Record set >>

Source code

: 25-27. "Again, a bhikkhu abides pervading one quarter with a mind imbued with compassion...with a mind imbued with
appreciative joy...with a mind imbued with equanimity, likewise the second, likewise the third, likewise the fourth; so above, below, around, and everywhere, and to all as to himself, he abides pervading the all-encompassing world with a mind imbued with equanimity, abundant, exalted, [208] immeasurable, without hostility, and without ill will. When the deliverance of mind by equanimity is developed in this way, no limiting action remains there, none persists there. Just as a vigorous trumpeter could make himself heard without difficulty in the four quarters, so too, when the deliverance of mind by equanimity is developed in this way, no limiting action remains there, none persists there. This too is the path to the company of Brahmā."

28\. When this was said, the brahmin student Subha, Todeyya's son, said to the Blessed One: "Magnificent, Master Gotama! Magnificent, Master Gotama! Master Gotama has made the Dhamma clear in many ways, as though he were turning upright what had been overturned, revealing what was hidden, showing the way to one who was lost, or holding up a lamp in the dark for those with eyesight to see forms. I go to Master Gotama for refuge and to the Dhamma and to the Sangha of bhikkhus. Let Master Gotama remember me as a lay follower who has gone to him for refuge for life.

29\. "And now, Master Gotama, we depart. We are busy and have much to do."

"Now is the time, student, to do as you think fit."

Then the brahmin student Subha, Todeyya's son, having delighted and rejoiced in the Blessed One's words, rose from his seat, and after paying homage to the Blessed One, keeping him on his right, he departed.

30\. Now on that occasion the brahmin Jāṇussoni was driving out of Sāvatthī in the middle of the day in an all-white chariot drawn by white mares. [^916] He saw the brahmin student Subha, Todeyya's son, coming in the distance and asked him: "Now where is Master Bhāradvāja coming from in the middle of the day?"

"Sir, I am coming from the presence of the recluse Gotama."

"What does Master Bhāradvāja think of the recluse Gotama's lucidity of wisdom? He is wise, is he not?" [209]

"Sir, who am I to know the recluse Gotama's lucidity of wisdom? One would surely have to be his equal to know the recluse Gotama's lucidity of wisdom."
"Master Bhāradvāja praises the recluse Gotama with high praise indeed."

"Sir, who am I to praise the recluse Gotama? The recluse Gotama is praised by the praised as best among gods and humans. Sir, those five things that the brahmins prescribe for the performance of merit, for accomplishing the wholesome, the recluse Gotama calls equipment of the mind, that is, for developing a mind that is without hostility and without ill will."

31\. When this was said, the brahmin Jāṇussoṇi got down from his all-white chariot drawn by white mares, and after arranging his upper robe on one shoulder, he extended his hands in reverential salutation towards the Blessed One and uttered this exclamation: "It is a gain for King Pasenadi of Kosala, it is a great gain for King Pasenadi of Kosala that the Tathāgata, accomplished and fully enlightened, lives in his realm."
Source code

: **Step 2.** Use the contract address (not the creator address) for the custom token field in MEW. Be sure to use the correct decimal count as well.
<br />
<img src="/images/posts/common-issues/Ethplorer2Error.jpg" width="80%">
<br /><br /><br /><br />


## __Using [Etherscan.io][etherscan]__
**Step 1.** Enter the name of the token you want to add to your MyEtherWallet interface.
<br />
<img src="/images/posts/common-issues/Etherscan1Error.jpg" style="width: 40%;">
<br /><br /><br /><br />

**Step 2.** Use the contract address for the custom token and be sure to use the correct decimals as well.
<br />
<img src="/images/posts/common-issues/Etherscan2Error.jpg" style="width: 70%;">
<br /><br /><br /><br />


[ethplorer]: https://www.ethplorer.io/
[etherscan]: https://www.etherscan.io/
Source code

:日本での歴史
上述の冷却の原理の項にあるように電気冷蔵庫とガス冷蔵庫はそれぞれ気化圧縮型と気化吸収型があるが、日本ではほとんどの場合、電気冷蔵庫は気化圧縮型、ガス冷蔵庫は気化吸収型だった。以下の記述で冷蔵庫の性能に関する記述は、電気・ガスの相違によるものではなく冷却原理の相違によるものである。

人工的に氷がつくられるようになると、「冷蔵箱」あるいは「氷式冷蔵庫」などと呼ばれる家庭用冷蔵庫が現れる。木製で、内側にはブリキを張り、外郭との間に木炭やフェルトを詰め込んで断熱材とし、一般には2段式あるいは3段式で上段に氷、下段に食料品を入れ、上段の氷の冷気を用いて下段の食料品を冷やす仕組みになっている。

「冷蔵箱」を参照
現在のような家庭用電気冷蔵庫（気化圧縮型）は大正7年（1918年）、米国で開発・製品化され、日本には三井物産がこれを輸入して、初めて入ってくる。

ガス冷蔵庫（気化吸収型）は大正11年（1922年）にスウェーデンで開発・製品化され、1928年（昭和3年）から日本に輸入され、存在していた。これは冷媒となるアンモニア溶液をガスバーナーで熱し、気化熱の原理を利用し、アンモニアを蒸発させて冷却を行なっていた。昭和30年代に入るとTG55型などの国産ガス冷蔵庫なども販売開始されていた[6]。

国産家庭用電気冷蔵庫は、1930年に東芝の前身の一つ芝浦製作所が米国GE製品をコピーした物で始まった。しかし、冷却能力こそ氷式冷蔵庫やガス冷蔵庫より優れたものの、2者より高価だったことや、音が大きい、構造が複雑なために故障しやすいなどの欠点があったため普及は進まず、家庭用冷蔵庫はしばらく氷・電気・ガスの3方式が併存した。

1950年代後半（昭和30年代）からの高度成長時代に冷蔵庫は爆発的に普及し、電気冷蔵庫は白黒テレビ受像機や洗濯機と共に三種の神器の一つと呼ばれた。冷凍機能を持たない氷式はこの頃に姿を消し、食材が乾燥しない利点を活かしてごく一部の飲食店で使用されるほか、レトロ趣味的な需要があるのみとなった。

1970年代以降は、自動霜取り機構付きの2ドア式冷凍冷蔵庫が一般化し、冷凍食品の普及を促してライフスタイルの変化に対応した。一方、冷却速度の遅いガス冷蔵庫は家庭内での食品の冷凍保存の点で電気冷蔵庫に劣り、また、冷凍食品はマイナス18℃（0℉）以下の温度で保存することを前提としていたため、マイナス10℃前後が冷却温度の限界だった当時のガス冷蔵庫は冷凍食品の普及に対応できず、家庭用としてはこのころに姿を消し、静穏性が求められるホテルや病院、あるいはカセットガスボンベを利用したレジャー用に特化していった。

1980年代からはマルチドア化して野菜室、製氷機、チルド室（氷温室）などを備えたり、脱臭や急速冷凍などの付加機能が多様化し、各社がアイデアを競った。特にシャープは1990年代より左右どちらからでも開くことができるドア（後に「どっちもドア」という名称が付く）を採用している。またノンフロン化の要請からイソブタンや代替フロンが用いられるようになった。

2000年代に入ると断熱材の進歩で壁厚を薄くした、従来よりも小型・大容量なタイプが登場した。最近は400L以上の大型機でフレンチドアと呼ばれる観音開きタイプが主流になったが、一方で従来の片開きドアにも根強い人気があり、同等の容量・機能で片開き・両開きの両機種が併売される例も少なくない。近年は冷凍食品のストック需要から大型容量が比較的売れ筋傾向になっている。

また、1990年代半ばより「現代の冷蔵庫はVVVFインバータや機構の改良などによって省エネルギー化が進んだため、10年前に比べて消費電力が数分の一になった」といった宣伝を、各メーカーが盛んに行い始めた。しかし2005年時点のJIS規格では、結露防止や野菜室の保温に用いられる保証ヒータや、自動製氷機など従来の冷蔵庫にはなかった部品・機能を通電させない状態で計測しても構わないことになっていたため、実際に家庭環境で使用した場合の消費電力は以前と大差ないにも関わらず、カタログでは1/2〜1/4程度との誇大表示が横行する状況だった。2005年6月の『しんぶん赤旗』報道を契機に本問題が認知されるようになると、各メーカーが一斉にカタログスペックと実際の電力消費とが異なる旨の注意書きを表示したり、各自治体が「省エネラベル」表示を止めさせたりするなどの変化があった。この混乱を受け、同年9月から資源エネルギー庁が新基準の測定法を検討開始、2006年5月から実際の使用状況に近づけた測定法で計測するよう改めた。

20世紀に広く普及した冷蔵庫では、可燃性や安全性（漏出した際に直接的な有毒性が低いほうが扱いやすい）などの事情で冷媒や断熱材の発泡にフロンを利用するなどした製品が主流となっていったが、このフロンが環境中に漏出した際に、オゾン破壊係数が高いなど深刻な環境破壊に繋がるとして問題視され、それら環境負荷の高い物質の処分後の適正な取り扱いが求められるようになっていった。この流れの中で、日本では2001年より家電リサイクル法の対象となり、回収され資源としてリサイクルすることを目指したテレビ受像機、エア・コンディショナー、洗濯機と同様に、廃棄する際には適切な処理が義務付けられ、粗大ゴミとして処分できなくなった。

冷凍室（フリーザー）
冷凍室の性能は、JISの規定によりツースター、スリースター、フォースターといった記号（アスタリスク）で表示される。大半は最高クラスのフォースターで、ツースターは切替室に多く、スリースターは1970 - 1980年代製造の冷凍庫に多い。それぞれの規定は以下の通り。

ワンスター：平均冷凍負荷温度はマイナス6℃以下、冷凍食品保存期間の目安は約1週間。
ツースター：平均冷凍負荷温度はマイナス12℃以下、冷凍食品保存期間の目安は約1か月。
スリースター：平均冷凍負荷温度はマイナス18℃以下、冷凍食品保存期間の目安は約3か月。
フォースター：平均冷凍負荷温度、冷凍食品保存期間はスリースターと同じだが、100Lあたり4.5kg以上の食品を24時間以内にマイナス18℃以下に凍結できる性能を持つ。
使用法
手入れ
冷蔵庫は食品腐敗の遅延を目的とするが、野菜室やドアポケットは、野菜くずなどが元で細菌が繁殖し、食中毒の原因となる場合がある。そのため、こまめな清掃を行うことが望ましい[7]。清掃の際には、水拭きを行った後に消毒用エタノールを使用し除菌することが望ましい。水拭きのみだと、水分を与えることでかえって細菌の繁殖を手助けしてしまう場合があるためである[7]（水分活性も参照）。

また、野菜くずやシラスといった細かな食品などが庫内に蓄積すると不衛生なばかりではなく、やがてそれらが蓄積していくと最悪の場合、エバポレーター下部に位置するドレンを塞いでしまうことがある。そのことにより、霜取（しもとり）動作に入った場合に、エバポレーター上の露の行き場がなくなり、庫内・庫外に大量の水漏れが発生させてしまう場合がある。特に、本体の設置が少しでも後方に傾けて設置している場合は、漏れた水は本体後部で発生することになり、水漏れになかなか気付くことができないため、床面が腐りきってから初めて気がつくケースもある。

Work task >>
Using the data above, reproduce exactly the lines between those holding "Bhāradvāja praises the" and "上述の冷却の原理の項にあるよ", inclusive, and no others.

Solution >>
"Master Bhāradvāja praises the recluse Gotama with high praise indeed."

"Sir, who am I to praise the recluse Gotama? The recluse Gotama is praised by the praised as best among gods and humans. Sir, those five things that the brahmins prescribe for the performance of merit, for accomplishing the wholesome, the recluse Gotama calls equipment of the mind, that is, for developing a mind that is without hostility and without ill will."

31\. When this was said, the brahmin Jāṇussoṇi got down from his all-white chariot drawn by white mares, and after arranging his upper robe on one shoulder, he extended his hands in reverential salutation towards the Blessed One and uttered this exclamation: "It is a gain for King Pasenadi of Kosala, it is a great gain for King Pasenadi of Kosala that the Tathāgata, accomplished and fully enlightened, lives in his realm."
Source code

: **Step 2.** Use the contract address (not the creator address) for the custom token field in MEW. Be sure to use the correct decimal count as well.
<br />
<img src="/images/posts/common-issues/Ethplorer2Error.jpg" width="80%">
<br /><br /><br /><br />


## __Using [Etherscan.io][etherscan]__
**Step 1.** Enter the name of the token you want to add to your MyEtherWallet interface.
<br />
<img src="/images/posts/common-issues/Etherscan1Error.jpg" style="width: 40%;">
<br /><br /><br /><br />

**Step 2.** Use the contract address for the custom token and be sure to use the correct decimals as well.
<br />
<img src="/images/posts/common-issues/Etherscan2Error.jpg" style="width: 70%;">
<br /><br /><br /><br />


[ethplorer]: https://www.ethplorer.io/
[etherscan]: https://www.etherscan.io/
Source code

:日本での歴史
上述の冷却の原理の項にあるように電気冷蔵庫とガス冷蔵庫はそれぞれ気化圧縮型と気化吸収型があるが、日本ではほとんどの場合、電気冷蔵庫は気化圧縮型、ガス冷蔵庫は気化吸収型だった。以下の記述で冷蔵庫の性能に関する記述は、電気・ガスの相違によるものではなく冷却原理の相違によるものである。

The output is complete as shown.